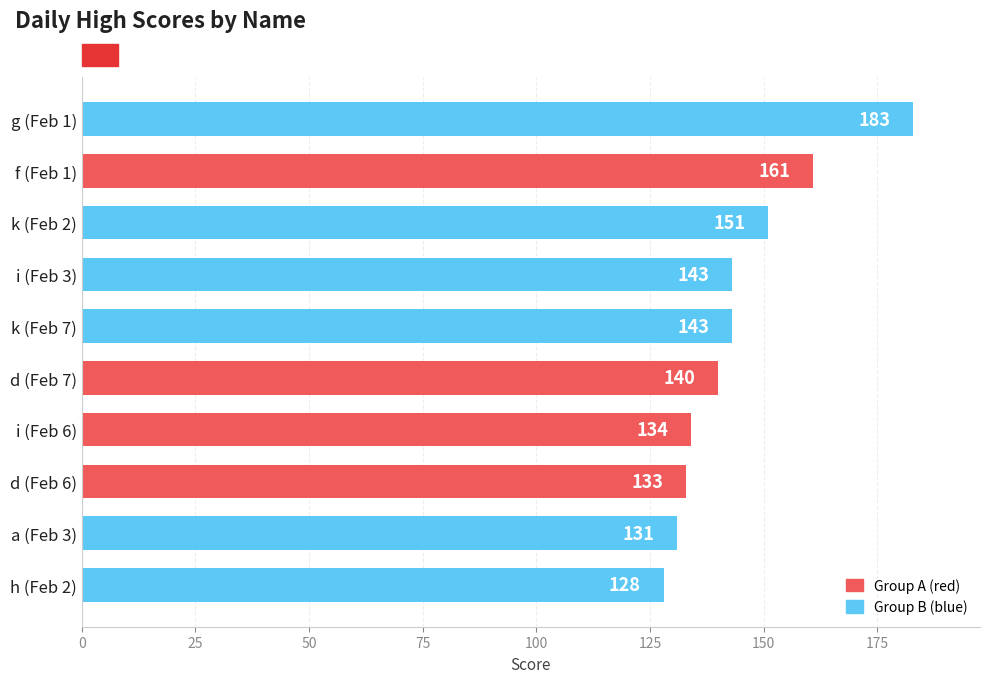

Between d (Feb 7) and f (Feb 1), which is larger?

f (Feb 1)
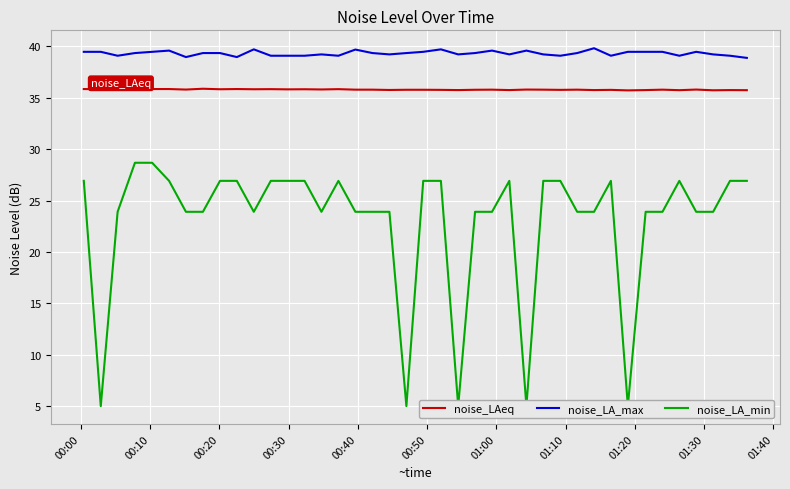

True or false: noise_LA_max and noise_LAeq cross at least once.

False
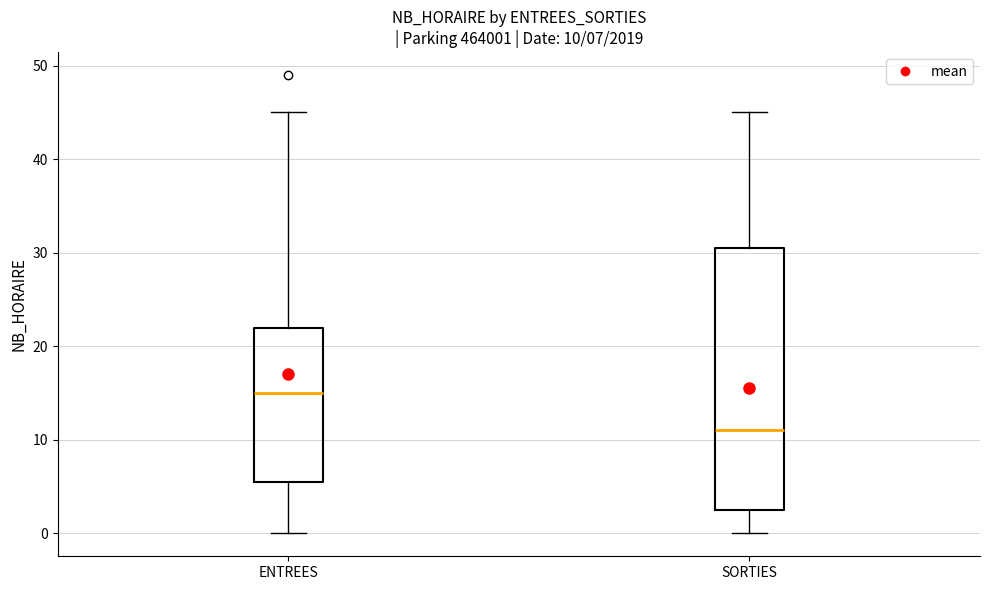

Which box's median line is the highest?

ENTREES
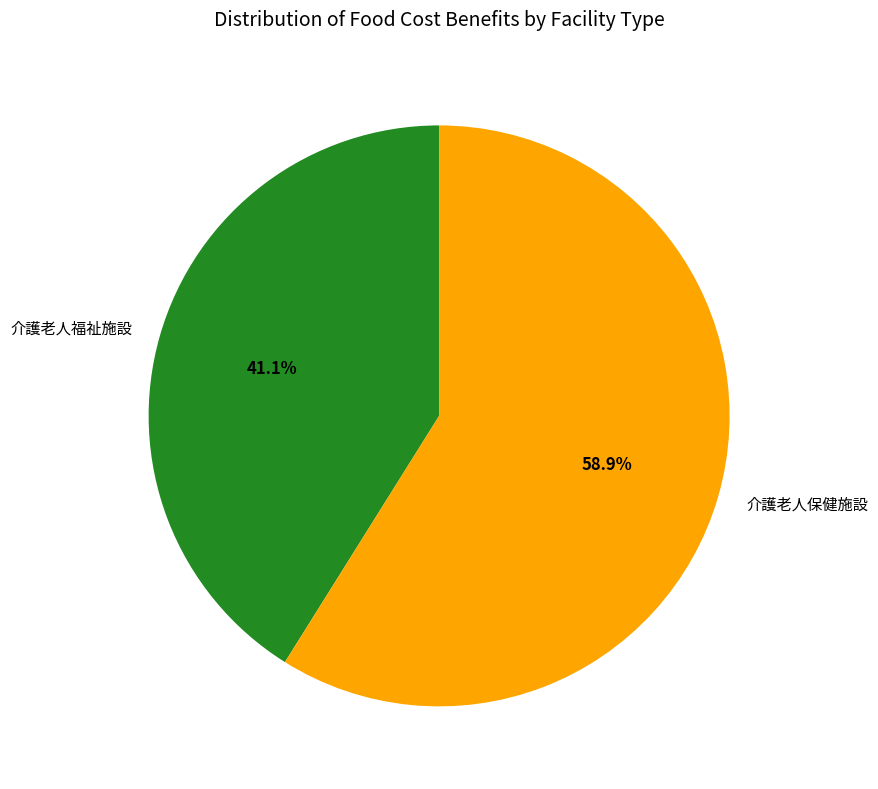

To the nearest percent, what is the difference between the largest and smallest slice percentages?

18%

WORK TO COMPLETE ::
Please copy the lines above word for word, leaving out the pictures.

EXERCISE RESULT ::
Between d (Feb 7) and f (Feb 1), which is larger?

f (Feb 1)

True or false: noise_LA_max and noise_LAeq cross at least once.

False

Which box's median line is the highest?

ENTREES

To the nearest percent, what is the difference between the largest and smallest slice percentages?

18%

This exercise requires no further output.